You're actually seeing 25 different drops [or segments of the stream] every second... the waveform being played through the speaker is vibrating the pipe in a uniform way, so the drops exit the pipe uniformly, the frame rate of the camera is synced with the speaker so the drops appear static, [and] the short shutter speed means the drops appear sharp and frozen in mid air [a longer shutter speed, in contrast, would capture more of each droplet's movement, causing it to appear blurry].


In other words, the camera is shooting at 25 frames per second, which is exactly the same rate that the tube carrying the water is being vibrated by the speaker. Furthermore, the stream of water exiting the tube not only breaks apart into individual droplets, it actually does so in a repeating pattern. As a result, the droplets that form assume a nearly identical shape (and occupy an almost identical point in space) every 1/25th of a second.
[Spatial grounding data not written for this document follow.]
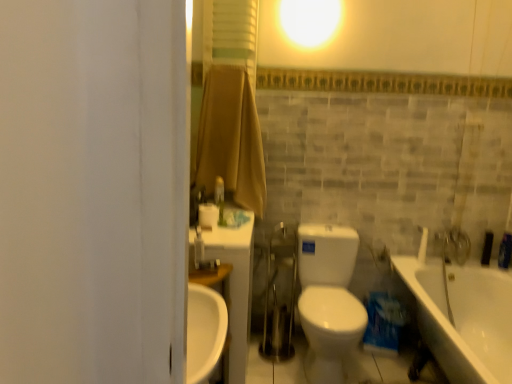
I want to click on free point to the right of white glossy faucet at upper right, so click(x=442, y=261).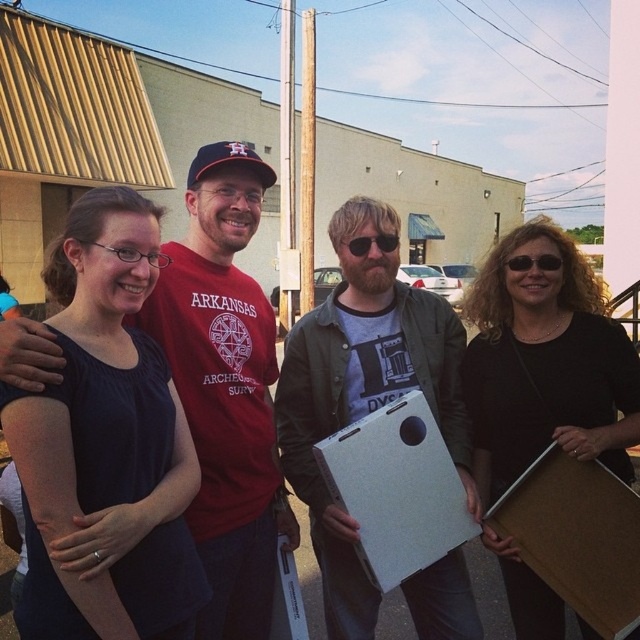
Can you confirm if matte red t-shirt at center is shorter than black matte sunglasses at center?

In fact, matte red t-shirt at center may be taller than black matte sunglasses at center.

Which of these two, matte red t-shirt at center or black matte sunglasses at center, stands taller?

matte red t-shirt at center is taller.

The width and height of the screenshot is (640, 640). I want to click on matte red t-shirt at center, so click(x=227, y=198).

Does matte red t-shirt at center appear over black plastic sunglasses at center?

Yes.

Can you confirm if matte red t-shirt at center is taller than black plastic sunglasses at center?

Yes.

Find the location of a particular element. The image size is (640, 640). matte red t-shirt at center is located at coordinates (227, 198).

This screenshot has height=640, width=640. I want to click on matte red t-shirt at center, so click(227, 198).

Measure the distance between matte gray laptop at center and camera.

A distance of 2.58 meters exists between matte gray laptop at center and camera.

Which is above, matte gray laptop at center or white matte cardboard box at center?

matte gray laptop at center is higher up.

Which is in front, point (401, 340) or point (419, 412)?

Point (419, 412) is more forward.

The height and width of the screenshot is (640, 640). Find the location of `matte gray laptop at center`. matte gray laptop at center is located at coordinates (364, 394).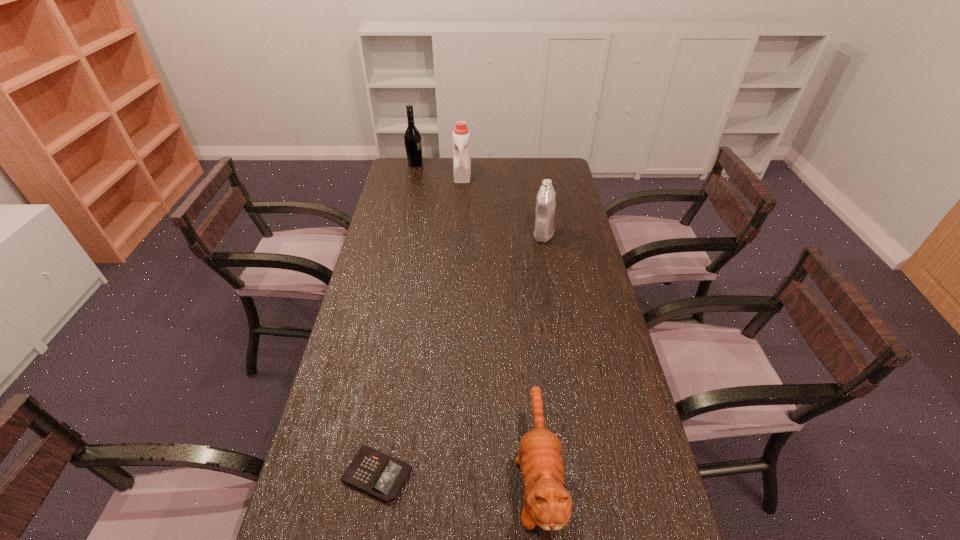
I want to click on wine bottle present at the far edge, so click(x=412, y=138).

Find the location of `detergent situated at the far edge`. detergent situated at the far edge is located at coordinates (461, 135).

The image size is (960, 540). Find the location of `wine bottle at the left edge`. wine bottle at the left edge is located at coordinates (412, 138).

You are a GUI agent. You are given a task and a screenshot of the screen. Output one action in this format:
    pyautogui.click(x=<x>, y=<y>)
    Task: Click on the calculator present at the left edge
    This screenshot has width=960, height=540.
    Given the screenshot: What is the action you would take?
    pyautogui.click(x=378, y=474)

Where is `object at the right edge`? object at the right edge is located at coordinates (545, 207).

Where is `object positioned at the far left corner`? The image size is (960, 540). object positioned at the far left corner is located at coordinates (412, 138).

In the image, there is a desktop. At what (x,y) coordinates should I click in order to perform the action: click on free space at the left edge. Please return your answer as a coordinate pair (x, y). This screenshot has width=960, height=540. Looking at the image, I should click on (373, 271).

Where is `vacant region at the right edge of the desktop`? vacant region at the right edge of the desktop is located at coordinates (555, 259).

Locate an element on the screen. vacant area that lies between the right detergent and the left detergent is located at coordinates (503, 205).

This screenshot has height=540, width=960. What are the coordinates of `vacant space that's between the calculator and the wine bottle` in the screenshot? It's located at (396, 319).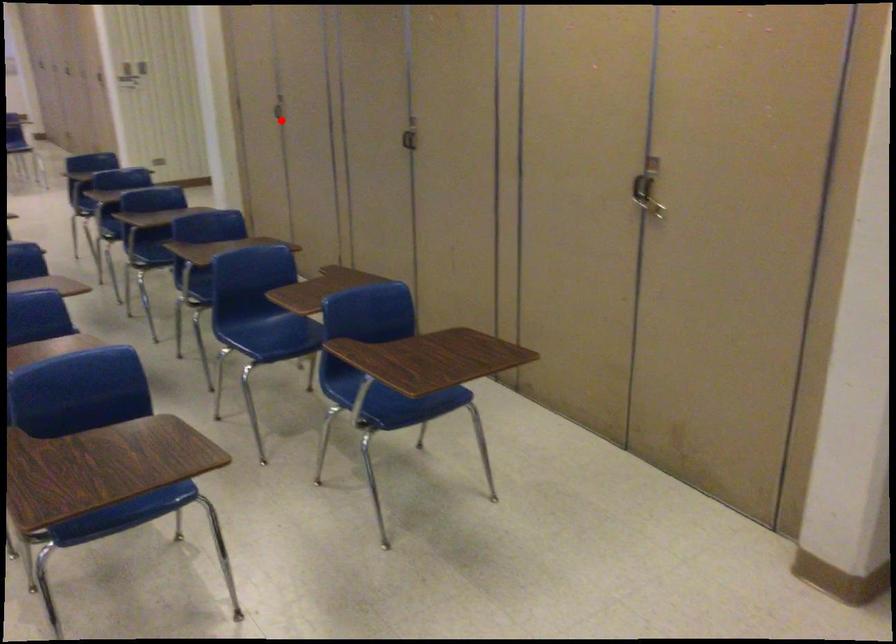
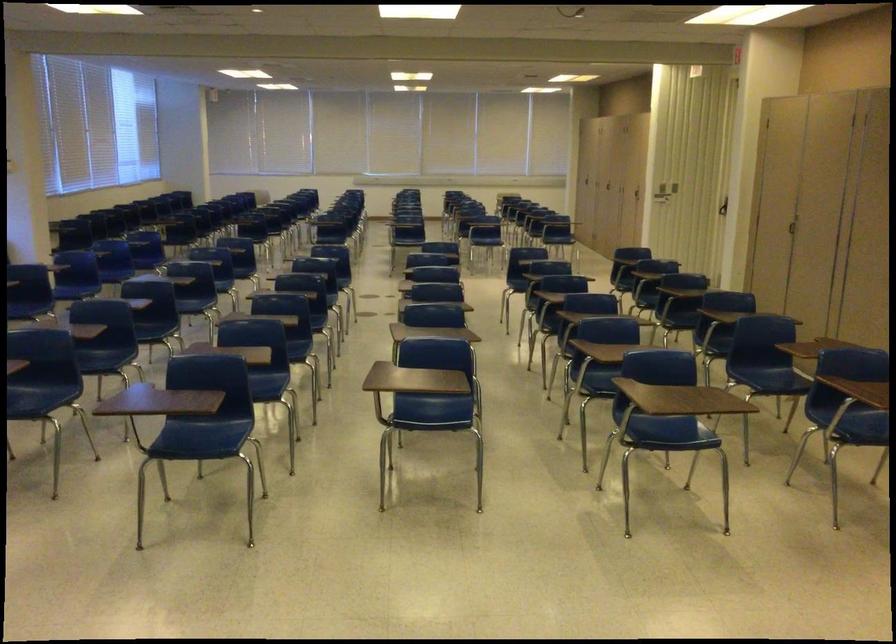
Question: I am providing you with two images of the same scene from different viewpoints. In image1, a red point is highlighted. Considering the same 3D point in image2, which of the following is correct?

Choices:
 (A) It is closer
 (B) It is farther

Answer: (B)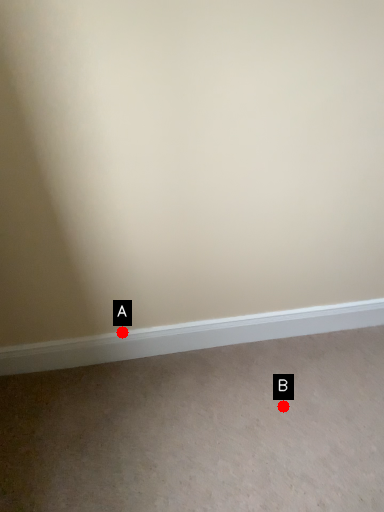
Question: Two points are circled on the image, labeled by A and B beside each circle. Among these points, which one is farthest from the camera?

Choices:
 (A) A is further
 (B) B is further

Answer: (A)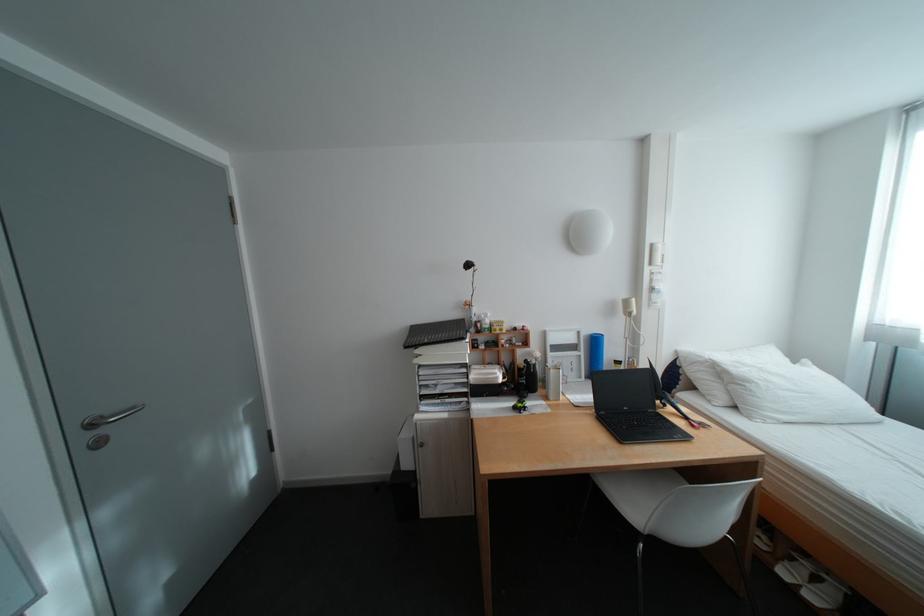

A slight hiccup in the droplets between 1:49 and 1:56 reveals what happens when the framerate at which the camera is filming falls out of sync with the frequency of the repeating droplet pattern.

A similar effect can be achieved with strobe lighting. The difference is that, with a strobe, you're matching periods of illumination (rather than the framerate of a camera) with the frequency of your droplet pattern. The number of times the strobe flashes per second, and the duration of each flash, correspond to the camera's framerate and shutter speed, respectively.